General Paul Nakasone, the former head of the U.S. National Security Agency, recently said that while China has lagged behind Russia in influence operations against the U.S., AI tools may radically change its ability, adding “I do see this as being really the next generation of what we’re going to see in gray zone conflict in the future.” Indeed, the U.S. government is itself reportedly planning to purchase AI tools that create and distribute propaganda overseas in a bid to “influence foreign target audiences,” “suppress dissenting arguments,” and “increase the scale of influence operations.”

The competition over online narratives has spread to many different regions around the world. Earlier this year, the Central American think tank Expediente Abierto and the Latin American digital research media outlet ProBox published a report in Spanish on Chinese digital propaganda in Central America. The report identified influential pro-China narratives in Panama, El Salvador, and Costa Rica, and mapped key actors involved in their dissemination. Global Voices translated an introduction to the report in July, which included the following findings:

China’s soft power in the [Central American] region is no longer limited to cultural or educational expressions. It now operates as a key geopolitical tool in the battle over narratives. Through targeted campaigns, partnerships with local actors, and digital diplomacy, China seeks to shape the Central American information ecosystem to reinforce its legitimacy and counter the influence of rival powers, especially that of the United States.

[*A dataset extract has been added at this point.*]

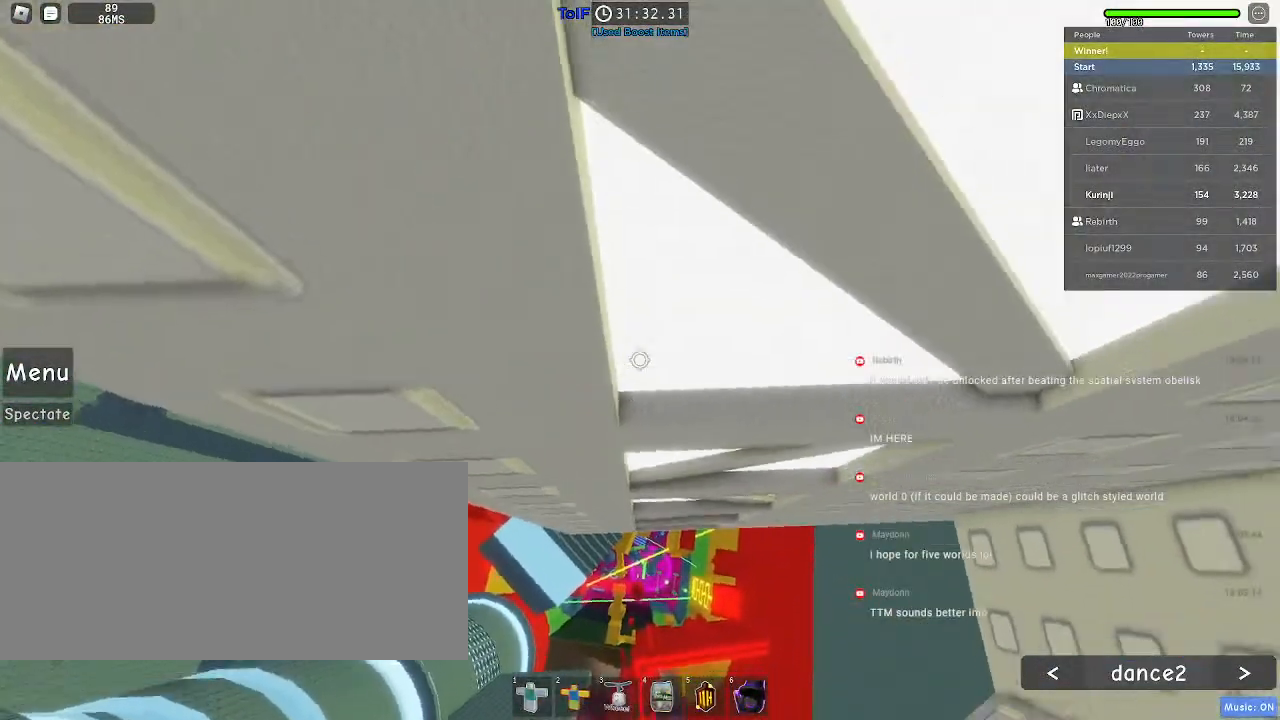
{"keys": [], "mouse": ["wheel", "right"], "events": [[384, "shift", "down"], [417, "mouse_right", "down"], [450, "shift", "up"], [484, "mouse_wheel", "down"]]}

This phenomenon poses concrete challenges for the democratic health of the countries in the region, where freedom of expression and information pluralism are under increasing pressure.

[…] The study shows that China does not apply a one-size-fits-all strategy but rather, adapts its narratives to the political, economic, and cultural context of each country. In all cases, pro-China narratives are primarily promoted by Chinese embassies and diplomats active on social media, Chinese state media like Xinhua and CGTN en Español, local media outlets that uncritically replicate this content, and academic, government, or pro-establishment actors in each country.

The Chinese digital strategy not only seeks to reinforce a positive presence but also to minimize criticism of its authoritarian model, obscure human rights violations, and present its political system as a successful alternative to Western liberalism. This is framed as a form of “unconditional cooperation,” which resonates strongly in authoritarian or semi-authoritarian contexts. [Source]

AI tools complement other forms of influence operations carried out by the Chinese government. Reports have shown that Chinese consulates in New York and other American cities engage in gray-zone intelligence operations to influence local politics. This week, The New York Times published an investigation into how the Chinese Consulate in New York influences the city’s elections.

On the domestic front, AI has been instrumentalized for various propaganda purposes and other ends to enhance government control. Zhang Wenjun, a deputy director at Beijing’s Party School, recently argued that generative AI can play a key role in getting individuals to follow Party ideology, as Lingua Sinica’s latest China Chatbot column noted. And Chinese authorities have already used AI to help censor commemorations of the Tiananmen Massacre, monitor public opinion online, and surveil users of Telegram and VPN services.